▶ Work required
Read the records beneath this task and copy every line that contains the string "blue".

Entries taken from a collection
:::::
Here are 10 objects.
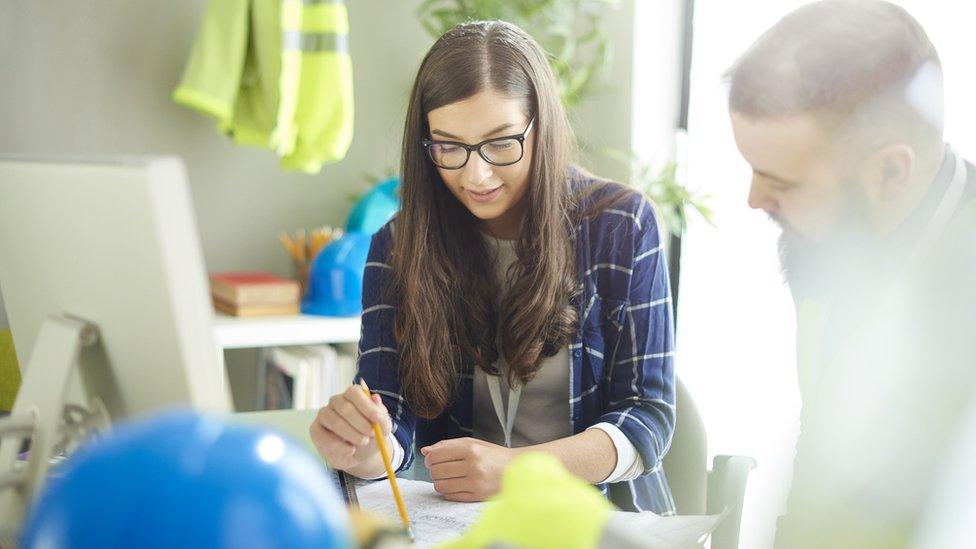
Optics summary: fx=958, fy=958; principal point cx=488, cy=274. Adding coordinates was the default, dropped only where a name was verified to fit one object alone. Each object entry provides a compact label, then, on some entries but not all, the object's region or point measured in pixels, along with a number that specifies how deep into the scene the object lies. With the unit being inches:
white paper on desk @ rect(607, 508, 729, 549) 38.6
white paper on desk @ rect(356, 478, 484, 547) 40.6
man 33.4
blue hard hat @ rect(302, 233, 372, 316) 106.3
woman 56.9
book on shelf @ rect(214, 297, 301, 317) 106.4
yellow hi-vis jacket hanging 103.6
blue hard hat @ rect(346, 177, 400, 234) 113.7
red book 106.1
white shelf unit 101.3
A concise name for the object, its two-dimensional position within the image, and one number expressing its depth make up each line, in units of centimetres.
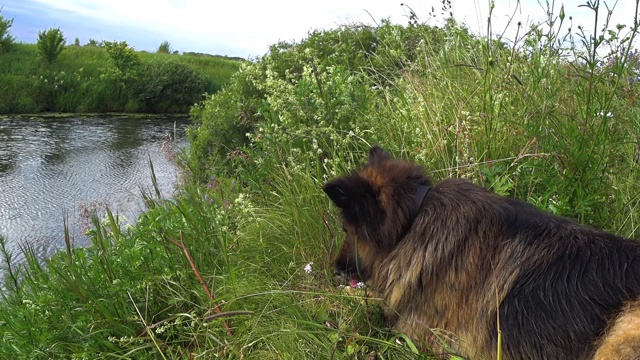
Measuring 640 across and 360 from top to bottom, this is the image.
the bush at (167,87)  1794
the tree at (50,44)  1780
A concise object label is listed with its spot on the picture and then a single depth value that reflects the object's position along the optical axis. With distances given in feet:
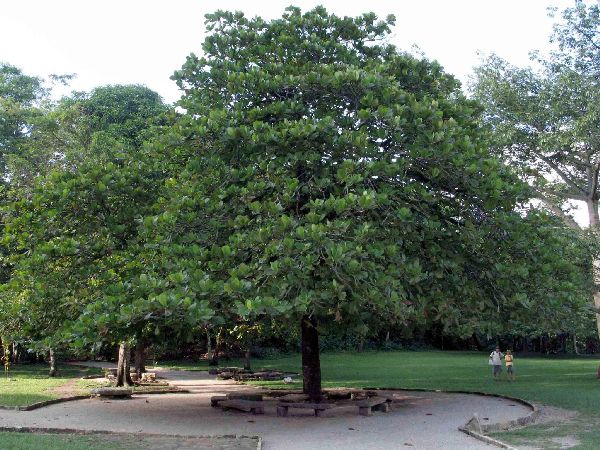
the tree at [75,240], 36.47
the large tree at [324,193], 30.50
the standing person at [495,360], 73.36
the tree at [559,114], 58.23
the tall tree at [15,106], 90.38
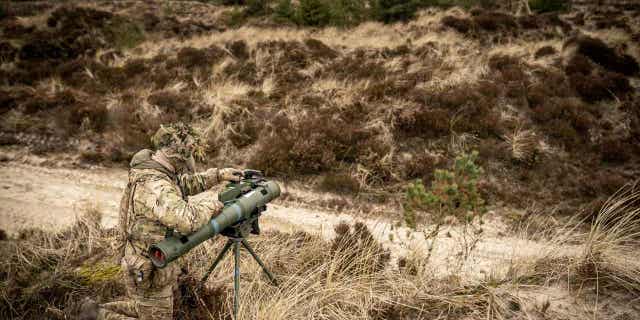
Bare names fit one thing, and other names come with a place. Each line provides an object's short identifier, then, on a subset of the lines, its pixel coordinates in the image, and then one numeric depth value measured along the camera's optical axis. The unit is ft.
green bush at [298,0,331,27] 50.06
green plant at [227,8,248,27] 59.52
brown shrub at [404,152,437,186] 23.15
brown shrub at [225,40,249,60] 42.06
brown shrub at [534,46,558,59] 33.68
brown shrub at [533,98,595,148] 24.56
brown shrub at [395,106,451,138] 25.75
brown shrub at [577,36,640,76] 30.36
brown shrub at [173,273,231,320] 10.50
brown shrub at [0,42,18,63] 43.39
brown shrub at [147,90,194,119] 31.53
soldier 8.59
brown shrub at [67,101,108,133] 29.76
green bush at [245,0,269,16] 59.21
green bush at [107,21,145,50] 49.70
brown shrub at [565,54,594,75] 30.32
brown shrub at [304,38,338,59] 39.06
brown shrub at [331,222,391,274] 13.03
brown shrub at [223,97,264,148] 27.58
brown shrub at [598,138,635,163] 23.02
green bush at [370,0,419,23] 48.58
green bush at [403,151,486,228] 11.93
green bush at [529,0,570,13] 47.06
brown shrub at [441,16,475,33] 41.78
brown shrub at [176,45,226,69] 40.57
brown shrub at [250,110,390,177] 24.41
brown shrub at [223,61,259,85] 36.78
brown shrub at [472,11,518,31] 41.75
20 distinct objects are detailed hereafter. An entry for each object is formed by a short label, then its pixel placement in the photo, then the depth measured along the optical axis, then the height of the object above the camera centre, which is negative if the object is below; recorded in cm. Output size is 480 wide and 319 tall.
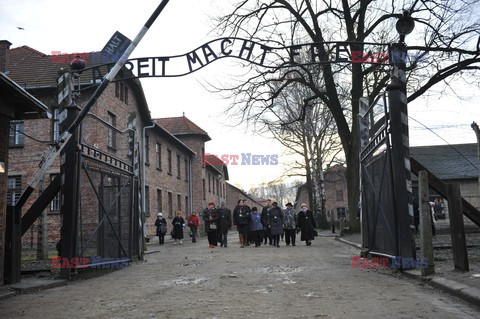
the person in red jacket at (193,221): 2490 +10
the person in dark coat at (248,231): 1898 -38
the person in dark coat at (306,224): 1878 -17
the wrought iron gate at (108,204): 945 +47
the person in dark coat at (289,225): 1878 -19
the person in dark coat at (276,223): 1862 -11
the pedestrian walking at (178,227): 2458 -17
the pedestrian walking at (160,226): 2516 -10
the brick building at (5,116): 764 +181
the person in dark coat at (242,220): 1873 +6
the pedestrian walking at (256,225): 1881 -15
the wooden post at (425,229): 735 -21
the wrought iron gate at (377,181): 874 +72
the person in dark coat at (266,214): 1936 +26
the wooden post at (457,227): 732 -19
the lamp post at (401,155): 825 +105
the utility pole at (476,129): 2090 +358
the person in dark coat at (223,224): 1913 -8
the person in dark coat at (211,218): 1898 +17
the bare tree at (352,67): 1619 +564
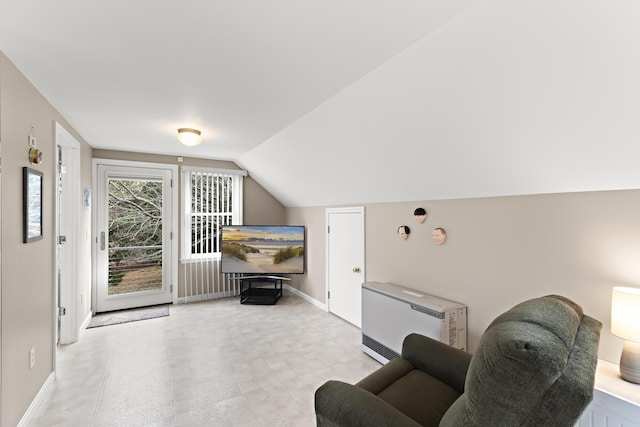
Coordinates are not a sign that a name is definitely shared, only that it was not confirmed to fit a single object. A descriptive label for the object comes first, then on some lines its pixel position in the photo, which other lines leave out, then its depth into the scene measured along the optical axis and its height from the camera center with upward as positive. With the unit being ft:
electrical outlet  6.86 -3.29
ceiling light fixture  10.44 +2.78
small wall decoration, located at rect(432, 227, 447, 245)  8.48 -0.63
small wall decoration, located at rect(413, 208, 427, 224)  9.11 -0.05
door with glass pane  13.76 -0.98
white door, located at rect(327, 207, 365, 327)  12.10 -2.08
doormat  12.70 -4.52
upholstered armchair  2.62 -1.53
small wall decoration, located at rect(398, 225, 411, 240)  9.75 -0.57
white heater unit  7.56 -2.93
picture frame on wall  6.51 +0.28
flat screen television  15.39 -1.81
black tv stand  15.52 -4.18
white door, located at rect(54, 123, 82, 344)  10.58 -1.02
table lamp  4.41 -1.72
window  15.58 +0.43
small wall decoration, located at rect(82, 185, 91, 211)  11.76 +0.73
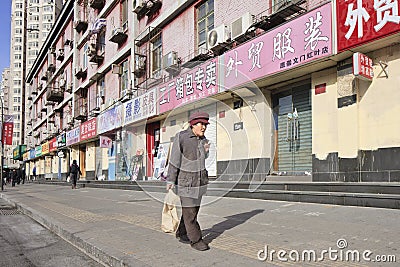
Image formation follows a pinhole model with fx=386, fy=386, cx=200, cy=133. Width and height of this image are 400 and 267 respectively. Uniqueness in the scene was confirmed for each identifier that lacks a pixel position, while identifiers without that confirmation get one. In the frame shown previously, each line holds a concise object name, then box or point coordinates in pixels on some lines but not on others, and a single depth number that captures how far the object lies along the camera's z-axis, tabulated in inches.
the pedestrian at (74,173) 930.8
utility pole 1133.7
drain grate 479.8
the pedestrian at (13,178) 1396.7
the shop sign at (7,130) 1169.4
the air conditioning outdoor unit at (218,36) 547.5
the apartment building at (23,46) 3892.7
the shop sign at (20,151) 2659.9
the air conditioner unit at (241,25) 511.2
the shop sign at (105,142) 991.6
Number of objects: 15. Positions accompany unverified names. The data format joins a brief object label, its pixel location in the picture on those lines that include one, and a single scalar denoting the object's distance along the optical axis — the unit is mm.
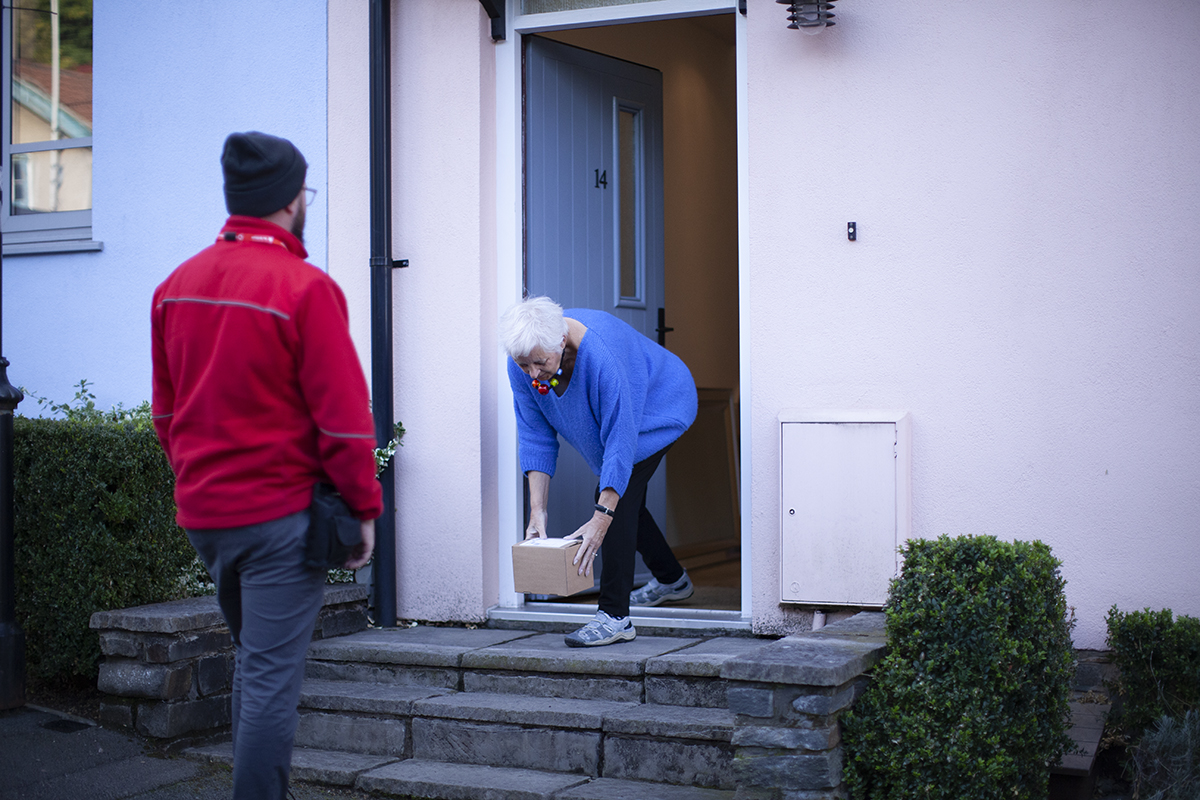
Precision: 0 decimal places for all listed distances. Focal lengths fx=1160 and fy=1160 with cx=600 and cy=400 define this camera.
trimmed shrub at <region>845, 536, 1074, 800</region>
:::::
▶ Solved problem
blue hard hat @ rect(302, 233, 372, 316) 106.3
blue hard hat @ rect(346, 177, 400, 234) 113.7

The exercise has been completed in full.